The SPD’s move to continue the grand coalition involved the conscious decision to make the AfD the official opposition party in the Bundestag.
In Saxony, the right-wing extremist scene has close ties with the state apparatus. In 2015, the State Agency for Civic Education participated in the creation of the right-wing Pegida movement. Numerous leading neo-Nazis stand on the payrolls of the secret services, which protect the right-wing extremists. The latest report by the domestic secret service of Saxony explicitly states: “The Alternative for Germany (AfD) and Pegida Dresden are not under observation by the Federal Office for the Protection of the Constitution or of the State Office for the Protection of the Constitution of Saxony.”
Significantly, the neo-Nazi mob was able to move through Chemnitz almost undisturbed by the police on Sunday and Monday. “Several eyewitnesses report that participants in the right-wing demonstration could move around without police intervention,” the Leipziger Volkszeitung reported. In social media posts, several participants in a left-wing counter-protest reported that they had been attacked on the way home.
It cannot be ruled out that the appearance of the neo-Nazi demonstrators was closely coordinated with, or even provoked by, the security authorities. The AfD, which has close ties to the police and intelligence services, instigated the right-wing mob. AfD parliamentarian Markus Frohnmaier called on Twitter Sunday for vigilante justice: “If the state can no longer protect the citizens, people go to the streets and protect themselves.”
Saxony’s AfD vice-president Siegbert Droese defended the actions of the right-wing extremists at a Monday press conference, declaring, “How this may have happened… I can quite understand.” Droese and Frohnmaier (a former CDU member) both belong to the far-right national (‘völkisch’) wing of the AfD. According to media reports, Droese owns a blue AfD car with the license plate L-AH1818 – including the initials of Adolf Hitler.
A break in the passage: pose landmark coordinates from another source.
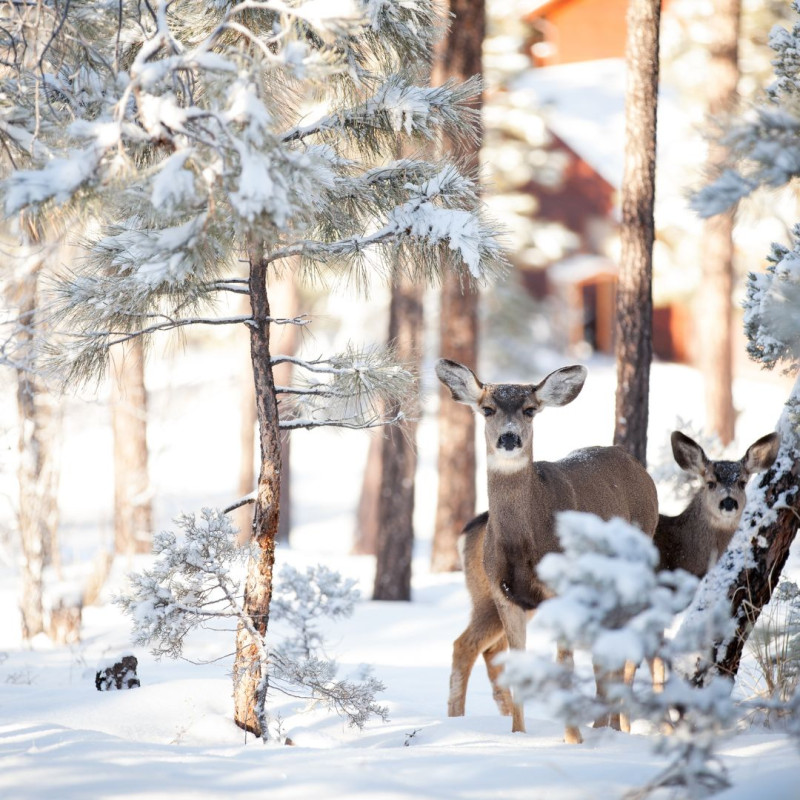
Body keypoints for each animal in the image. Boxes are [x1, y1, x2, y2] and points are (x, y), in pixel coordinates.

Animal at [434, 358, 660, 744]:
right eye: (487, 409)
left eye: (529, 409)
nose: (509, 438)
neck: (524, 542)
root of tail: (634, 465)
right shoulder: (505, 594)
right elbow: (517, 663)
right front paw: (518, 734)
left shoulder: (560, 592)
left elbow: (564, 664)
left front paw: (572, 740)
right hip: (489, 597)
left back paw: (610, 728)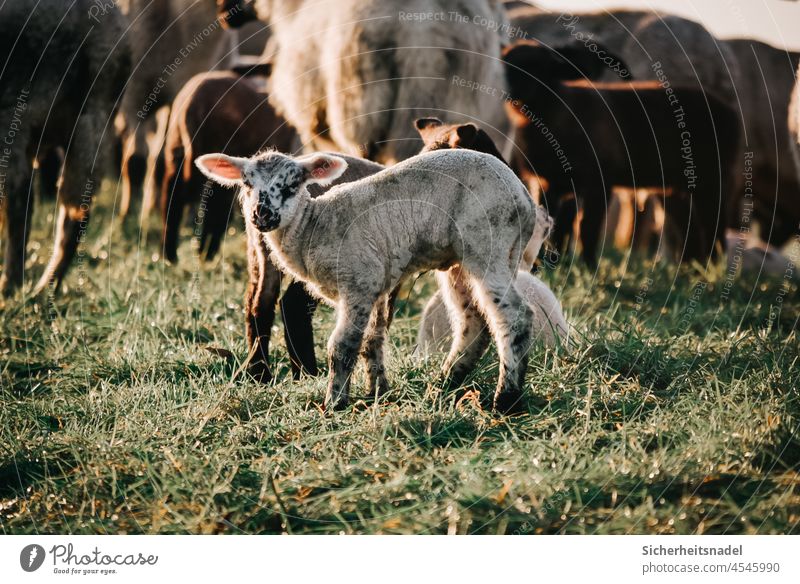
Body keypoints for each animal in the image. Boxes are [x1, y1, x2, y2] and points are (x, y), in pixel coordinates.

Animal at [161, 69, 298, 264]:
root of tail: (195, 100)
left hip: (176, 148)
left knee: (173, 194)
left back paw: (170, 255)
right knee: (215, 203)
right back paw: (206, 254)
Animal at [197, 147, 540, 410]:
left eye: (293, 184)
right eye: (246, 182)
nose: (262, 215)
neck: (313, 227)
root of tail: (524, 196)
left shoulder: (358, 283)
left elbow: (342, 345)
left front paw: (334, 403)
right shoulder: (375, 283)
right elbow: (371, 341)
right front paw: (377, 393)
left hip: (489, 244)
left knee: (515, 316)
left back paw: (506, 400)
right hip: (462, 261)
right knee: (474, 320)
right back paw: (446, 381)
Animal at [504, 40, 740, 266]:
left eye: (539, 66)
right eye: (505, 62)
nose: (508, 90)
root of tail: (730, 112)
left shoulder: (599, 182)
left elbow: (588, 227)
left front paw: (588, 266)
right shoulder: (550, 184)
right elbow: (553, 225)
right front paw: (547, 262)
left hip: (714, 181)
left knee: (714, 229)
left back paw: (710, 268)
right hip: (677, 186)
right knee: (688, 230)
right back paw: (688, 268)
The neo-Nazi riots in Chemnitz are a serious warning. Ultimately, they are the result of Germany’s return to a militarist foreign policy, which is being pursued by the Federal Government with the adoption of a new strategy document for the Bundeswehr (Germany’s armed forces) and the calls by SPD Foreign Minister Heiko Maas for Germany to pursue a “great power” policy independent of the United States. As in the 1930s, the reactionary policies of the ruling class—militarism, police state build-up, and social austerity—demand the promotion of nationalism and racism.